## Exercise
Every record gets copied exactly, and no picture goes with it.

******

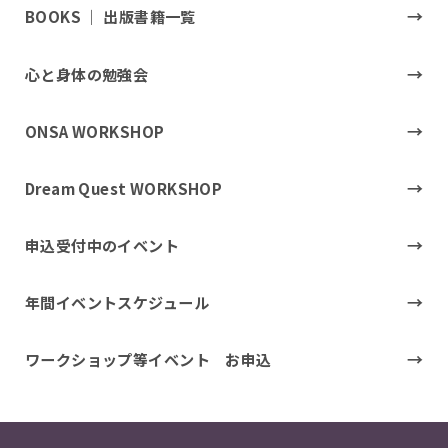
BOOKS ｜ 出版書籍一覧
心と身体の勉強会
ONSA WORKSHOP
Dream Quest WORKSHOP
申込受付中のイベント
年間イベントスケジュール
ワークショップ等イベント お申込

******

## The answer
BOOKS ｜ 出版書籍一覧
心と身体の勉強会
ONSA WORKSHOP
Dream Quest WORKSHOP
申込受付中のイベント
年間イベントスケジュール
ワークショップ等イベント お申込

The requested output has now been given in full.